Enfin, le poncif selon lequel la
véritable objectivité est impossible a fait trop de mal. On en a déduit
trop facilement que tout serait alors permis et que le journaliste
aurait le droit de s’abandonner à une subjectivité parfois lucide,
quelquefois erratique. Il faut tendre vers cette objectivité qui
n’exclut pas l’appréhension par une intelligence libre des problèmes
publics mais garantit qu’ils seront abordés avec la distance que
devrait induire un professionnalisme digne de ce nom. Au fond, on en
revient toujours, au-delà des principes généraux, à la nécessité de la
qualité humaine et personnelle, à l’importance du savoir et de la
culture, à la maîtrise du langage et de la pensée, au souci de l’équité
et de l’apparence. Au choix des hommes et des femmes qui porteront haut
l’honneur d’informer leurs concitoyens. Un exemple remarquable, sur ce
plan, nous est donné par Patrick Poivre d’Arvor qui n’a jamais caché
ses engagements politiques anciens mais qui, dans son parcours
professionnel incomparable, se garde de la moindre entorse à l’exigence
de sérénité et d’impartialité.

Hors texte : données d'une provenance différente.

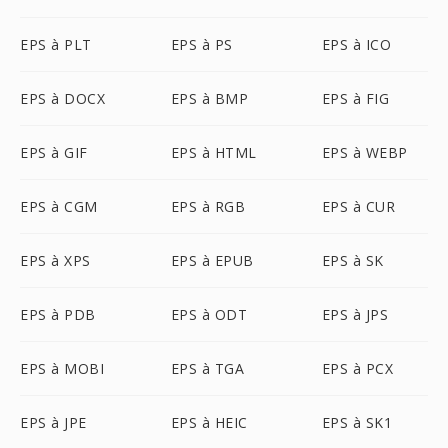
EPS à PLT
EPS à PS
EPS à ICO
EPS à DOCX
EPS à BMP
EPS à FIG
EPS à GIF
EPS à HTML
EPS à WEBP
EPS à CGM
EPS à RGB
EPS à CUR
EPS à XPS
EPS à EPUB
EPS à SK
EPS à PDB
EPS à ODT
EPS à JPS
EPS à MOBI
EPS à TGA
EPS à PCX
EPS à JPE
EPS à HEIC
EPS à SK1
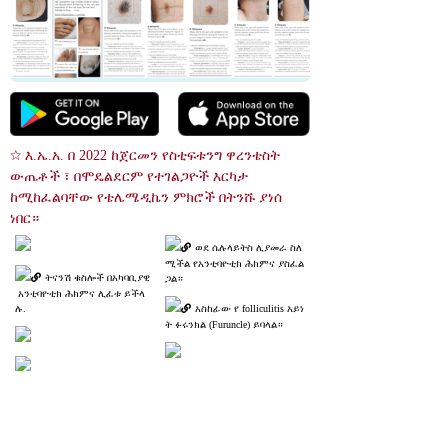
☆ እ.ኤ.አ. በ 2022 ከጀርመን የስቲፍቱንግ ዋረንቴስት 
ውጤቶች ፣ በሞዴልደርም የተገልጋዮች እርካታ 
ከሚከፈልባቸው የቴሌሜዲኬን ምክሮች በትንሹ ያነሰ 
ነበር።
ወደ ሴሉላይትስ ሊያመራ ስለ
ሚችል የአንቲባዮቲክ ሕክምና ያስፈል
ትናንሽ ቁስሎች በአካባቢያዊ
ጋል።
 አንቲባዮቲክ ሕክምና ሊፈቱ ይችላ
ሉ.
አስከፊው የ folliculitis አይነ
ት ፉሩንክል (Furuncle) ይባላል።
የአንቲባዮቲክ ሕክምና ወደ
 ሴሉላይተስ ሊያድግ ስለሚችል አስፈ
ላጊ ነው.
 ምስል ፍለጋ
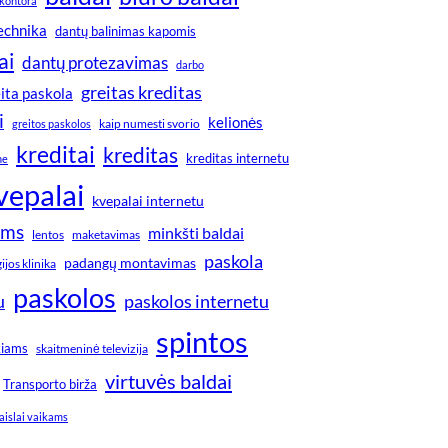
kontora
technika
dantų balinimas kapomis
ai
dantų protezavimas
darbo
greitas kreditas
ita paskola
i
kelionės
greitos paskolos
kaip numesti svorio
kreditai
kreditas
kreditas internetu
ne
vepalai
kvepalai internetu
ims
minkšti baldai
lentos
maketavimas
paskola
padangų montavimas
jos klinika
paskolos
u
paskolos internetu
spintos
kiams
skaitmeninė televizija
virtuvės baldai
Transporto birža
aislai vaikams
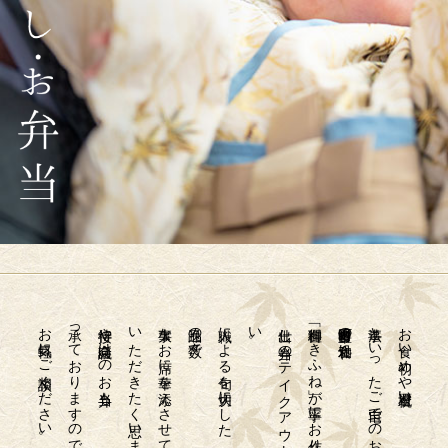
お気軽にご相談ください。
承っておりますので、
接待や会議向けのお弁当も
いただきたく思います。
大事なお席に華を添えさせて
逸品の数々で、
職人による旬を大切にした
。
「御料理 きふね」が丁寧にお作りする
豊田市喜多町の和食処
法事といったご自宅でのお集まりには、
お食い初めや還暦祝い、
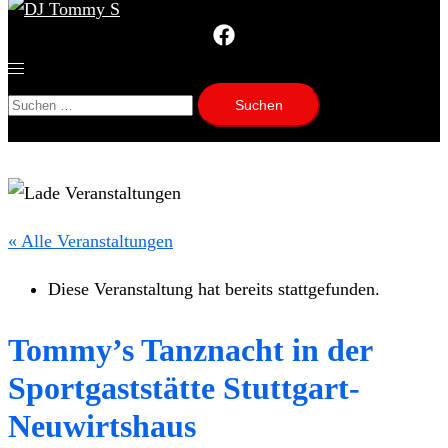
Menü
umschalten
Suchen
nach:
« Alle Veranstaltungen
Diese Veranstaltung hat bereits stattgefunden.
Tommy’s Tanznacht in der
Sportgaststätte Stuttgart-
Neuwirtshaus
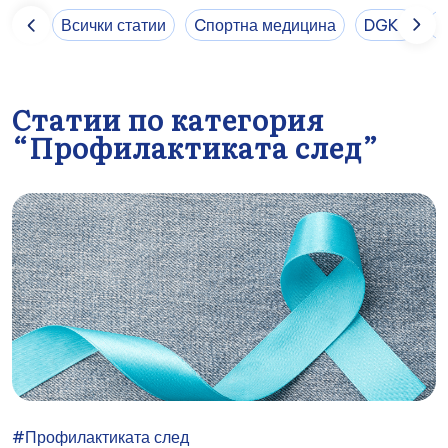
Всички статии
Cпортна медицина
DGKP
E
Статии по категория
“Профилактиката след”
#Профилактиката след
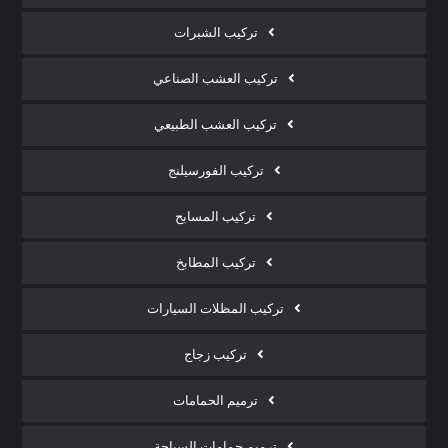
تركيب الشبرات
تركيب العشب الصناعي
تركيب العشب الطبيعي
تركيب الفورسيلنج
تركيب المسابح
تركيب المطابخ
تركيب المظلات السيارات
تركيب زجاج
ترميم الحمامات
ترميم حمامات السباحة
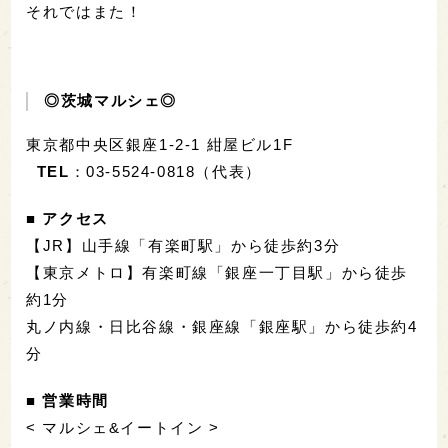
それではまた！
◎茨城マルシェ◎
東京都中央区銀座1-2-1 紺屋ビル1F
TEL
：03-5524-0818（代表）
■ アクセス
【JR】山手線「有楽町駅」から徒歩約3分
【東京メトロ】有楽町線「銀座一丁目駅」から徒歩
約1分
丸ノ内線・日比谷線・銀座線「銀座駅」から徒歩約4
分
■ 営業時間
< マルシェ&イートイン >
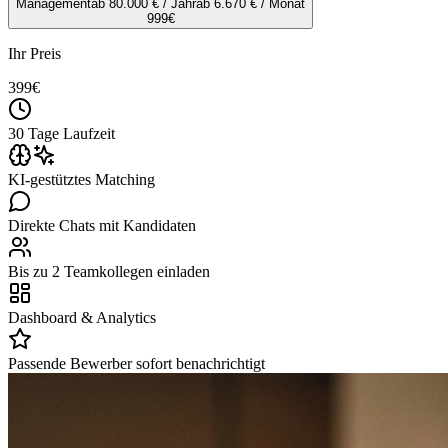
Management
ab 80.000 € / Jahr
ab 6.670 € / Monat
999
€
Ihr Preis
399
€
30 Tage Laufzeit
KI-gestütztes Matching
Direkte Chats mit Kandidaten
Bis zu 2 Teamkollegen einladen
Dashboard & Analytics
Passende Bewerber sofort benachrichtigt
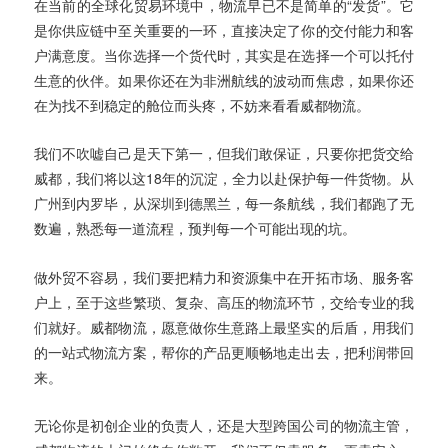
在当前的全球化贸易环境中，物流早已不是简单的“发货”。它
是你供应链中至关重要的一环，直接决定了你的交付能力和客
户满意度。当你选择一个货代时，其实是在选择一个可以托付
生意的伙伴。如果你还在为非洲航线的波动而焦虑，如果你还
在为找不到稳定的舱位而头疼，不妨来看看威都物流。
我们不吹嘘自己是天下第一，但我们敢保证，只要你把货交给
威都，我们将以这18年的沉淀，全力以赴保护每一件货物。从
广州到内罗毕，从深圳到德黑兰，每一条航线，我们都跑了无
数遍，熟悉每一道流程，预判每一个可能出现的坑。
做外贸不容易，我们要把精力和资源集中在开拓市场、服务客
户上，至于这些繁琐、复杂、高压的物流环节，交给专业的我
们就好。威都物流，愿意做你生意路上最坚实的后盾，用我们
的一站式物流方案，帮你的产品更顺畅地走出去，把利润带回
来。
无论你是初创企业的负责人，还是大型跨国公司的物流主管，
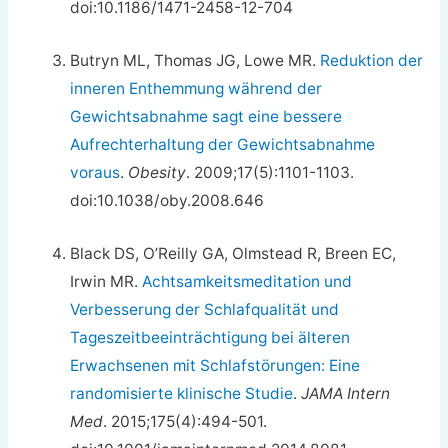
doi:10.1186/1471-2458-12-704
Butryn ML, Thomas JG, Lowe MR.
Reduktion der
inneren Enthemmung während der
Gewichtsabnahme sagt eine bessere
Aufrechterhaltung der Gewichtsabnahme
voraus
.
Obesity
. 2009;17(5):1101-1103.
doi:10.1038/oby.2008.646
Black DS, O’Reilly GA, Olmstead R, Breen EC,
Irwin MR.
Achtsamkeitsmeditation und
Verbesserung der Schlafqualität und
Tageszeitbeeinträchtigung bei älteren
Erwachsenen mit Schlafstörungen: Eine
randomisierte klinische Studie
.
JAMA Intern
Med
. 2015;175(4):494-501.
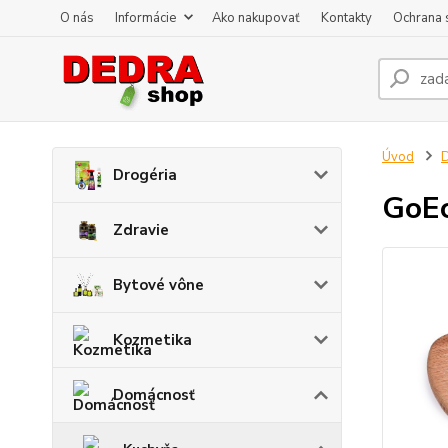
O nás
Informácie
Ako nakupovať
Kontakty
Ochrana 
Úvod
Drogéria
GoEc
Zdravie
Bytové vône
Kozmetika
Domácnosť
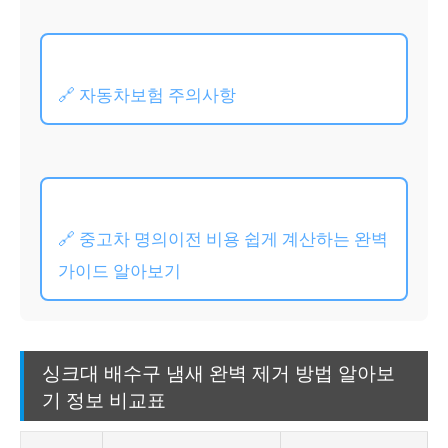
🔗 자동차보험 주의사항
🔗 중고차 명의이전 비용 쉽게 계산하는 완벽
가이드 알아보기
싱크대 배수구 냄새 완벽 제거 방법 알아보
기 정보 비교표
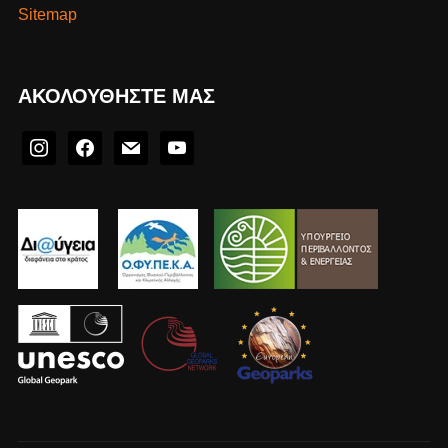
Sitemap
ΑΚΟΛΟΥΘΉΣΤΕ ΜΑΣ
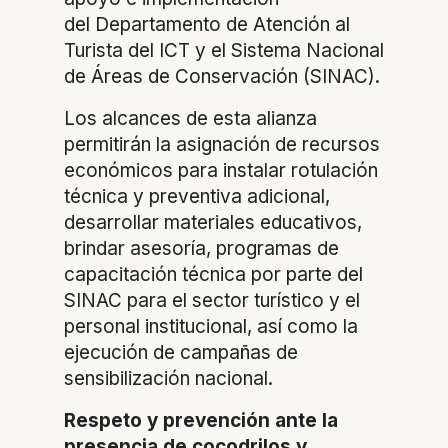
del Departamento de Atención al
Turista del ICT y el Sistema Nacional
de Áreas de Conservación (SINAC).
Los alcances de esta alianza
permitirán la asignación de recursos
económicos para instalar rotulación
técnica y preventiva adicional,
desarrollar materiales educativos,
brindar asesoría, programas de
capacitación técnica por parte del
SINAC para el sector turístico y el
personal institucional, así como la
ejecución de campañas de
sensibilización nacional.
Respeto y prevención ante la
presencia de cocodri
los y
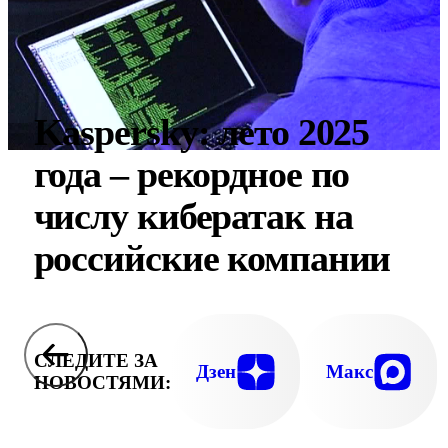
Kaspersky: лето 2025
года – рекордное по
числу кибератак на
российские компании
СЛЕДИТЕ ЗА
Дзен
Макс
НОВОСТЯМИ:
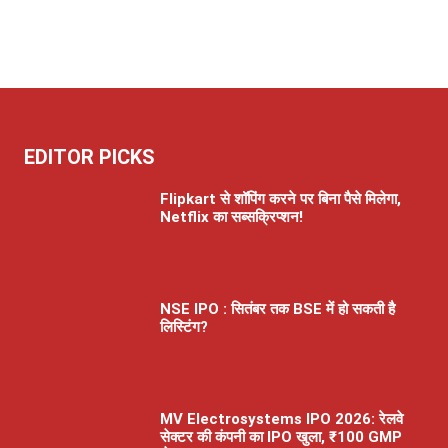
EDITOR PICKS
Flipkart से शॉपिंग करने पर बिना पैसे मिलेगा,
Netflix का सब्सक्रिप्शन!
NSE IPO : सितंबर तक BSE में हो सकती है
लिस्टिंग?
MV Electrosystems IPO 2026: रेलवे
सेक्टर की कंपनी का IPO खुला, ₹100 GMP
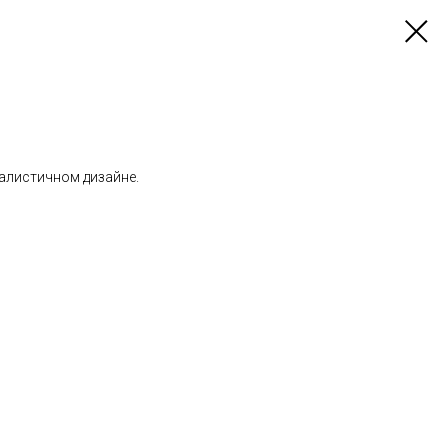
алистичном дизайне.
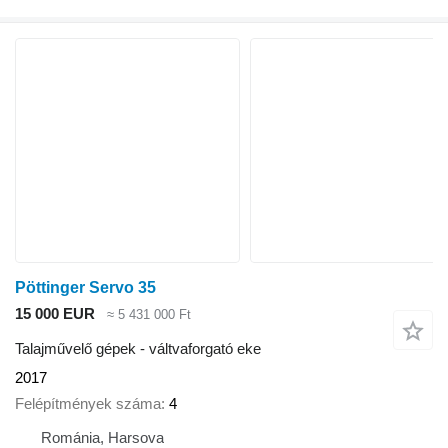
Pöttinger Servo 35
15 000 EUR
≈ 5 431 000 Ft
Talajművelő gépek - váltvaforgató eke
2017
Felépítmények száma
4
Románia, Harsova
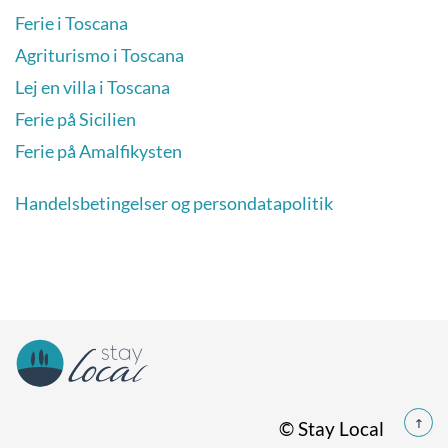
Ferie i Toscana
Agriturismo i Toscana
Lej en villa i Toscana
Ferie på Sicilien
Ferie på Amalfikysten
Handelsbetingelser og persondatapolitik
© Stay Local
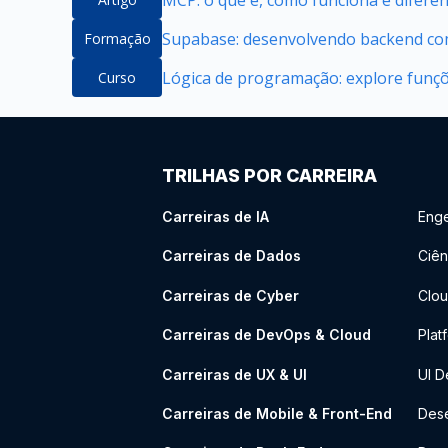
Supabase: desenvolvendo backend com
Formação
Lógica de programação: explore funçõe
Curso
TRILHAS POR CARREIRA
Carreiras de IA
Enge
Carreiras de Dados
Ciên
Carreiras de Cyber
Clou
Carreiras de DevOps & Cloud
Plat
Carreiras de UX & UI
UI D
Carreiras de Mobile & Front-End
Dese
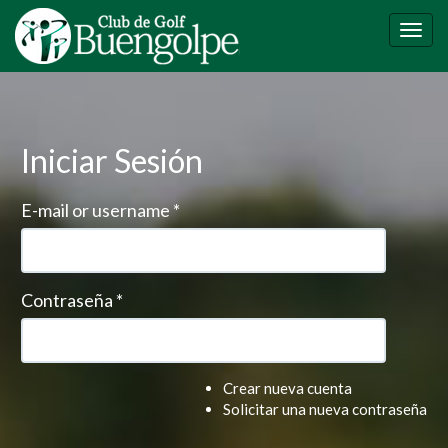
Pasar
al
Togg
contenido
navig
principal
Iniciar Sesión
E-mail or username
*
Contraseña
*
Crear nueva cuenta
Solicitar una nueva contraseña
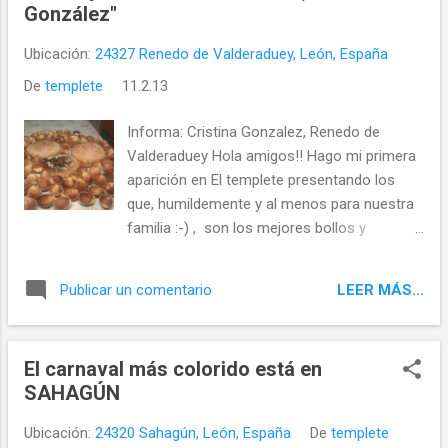
González"
Ubicación:
24327 Renedo de Valderaduey, León, España
De
templete
11.2.13
Informa: Cristina Gonzalez, Renedo de
Valderaduey Hola amigos!! Hago mi primera
aparición en El templete presentando los
que, humildemente y al menos para nuestra
familia :-) , son los mejores bollos y
magdalenas de León
LEER MÁS...
Publicar un comentario
El carnaval más colorido está en
SAHAGÚN
Ubicación:
24320 Sahagún, León, España
De
templete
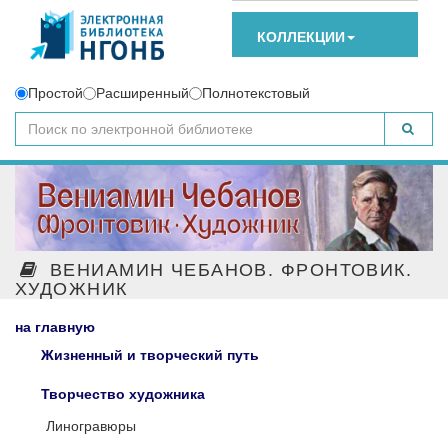
КОЛЛЕКЦИИ
Простой
Расширенный
Полнотекстовый
ВЕНИАМИН ЧЕБАНОВ. ФРОНТОВИК.
ХУДОЖНИК
на главную
Жизненный и творческий путь
Творчество художника
Линогравюры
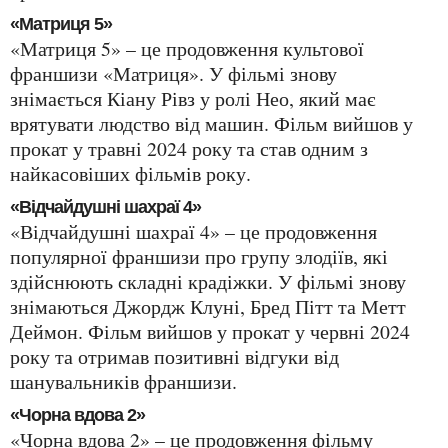
«Матриця 5»
«Матриця 5» – це продовження культової
франшизи «Матриця». У фільмі знову
знімається Кіану Рівз у ролі Нео, який має
врятувати людство від машин. Фільм вийшов у
прокат у травні 2024 року та став одним з
найкасовіших фільмів року.
«Відчайдушні шахраї 4»
«Відчайдушні шахраї 4» – це продовження
популярної франшизи про групу злодіїв, які
здійснюють складні крадіжки. У фільмі знову
знімаються Джордж Клуні, Бред Пітт та Метт
Деймон. Фільм вийшов у прокат у червні 2024
року та отримав позитивні відгуки від
шанувальників франшизи.
«Чорна вдова 2»
«Чорна вдова 2» – це продовження фільму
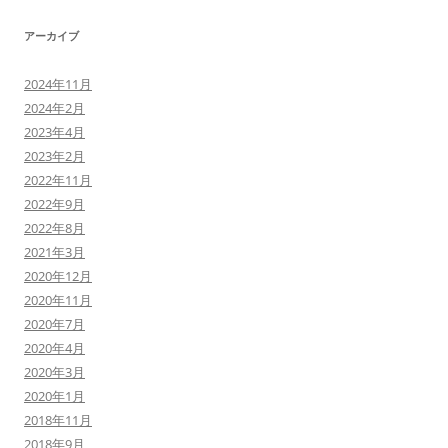
アーカイブ
2024年11月
2024年2月
2023年4月
2023年2月
2022年11月
2022年9月
2022年8月
2021年3月
2020年12月
2020年11月
2020年7月
2020年4月
2020年3月
2020年1月
2018年11月
2018年9月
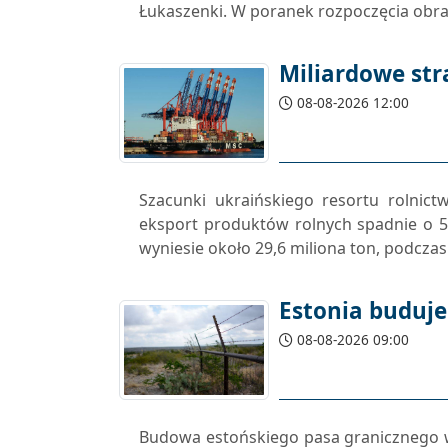
Łukaszenki. W poranek rozpoczęcia obrad
Miliardowe str
08-08-2026 12:00
Szacunki ukraińskiego resortu rolnic
eksport produktów rolnych spadnie o 
wyniesie około 29,6 miliona ton, podcza
Estonia buduje 
08-08-2026 09:00
Budowa estońskiego pasa granicznego 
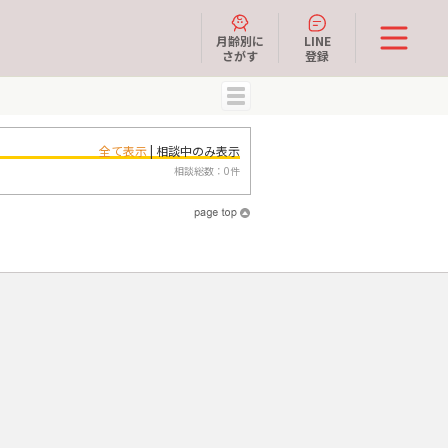
月齢別に
LINE
さがす
登録
MENU
全て表示
| 相談中のみ表示
相談総数：0件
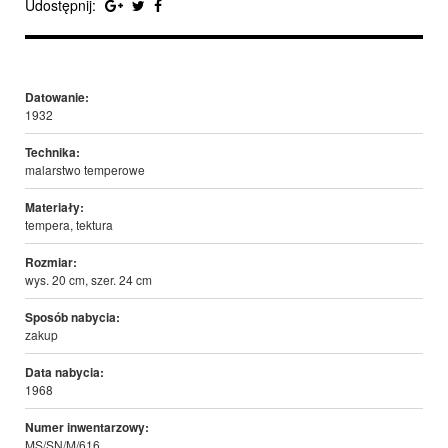
Udostępnij:
Datowanie:
1932
Technika:
malarstwo temperowe
Materiały:
tempera, tektura
Rozmiar:
wys. 20 cm, szer. 24 cm
Sposób nabycia:
zakup
Data nabycia:
1968
Numer inwentarzowy:
MS/SN/M/616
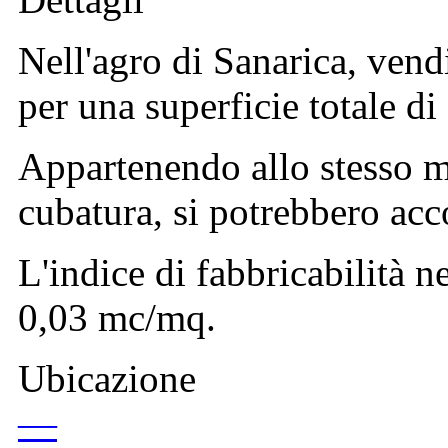
Nell'agro di Sanarica, vendi
per una superficie totale di
Appartenendo allo stesso 
cubatura, si potrebbero acc
L'indice di fabbricabilità n
0,03 mc/mq.
Ubicazione
—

Les récentes émissions sur TF1 l’ont
démontré. Si le panel des citoyens était souvent sujet à caution,
quelques candidats ont été bons et PPDA parfait.
Non, Philippe
Meyer, il ne faut pas jeter le bébé avec l’eau du bain et Alain
Duhamel, qui regrette d’avoir eu un mot de trop, ne doit pas faire
jurisprudence.
Encore un effort, mesdames et messieurs, et vous serez de vrais journalistes. La démocratie a besoin de vous.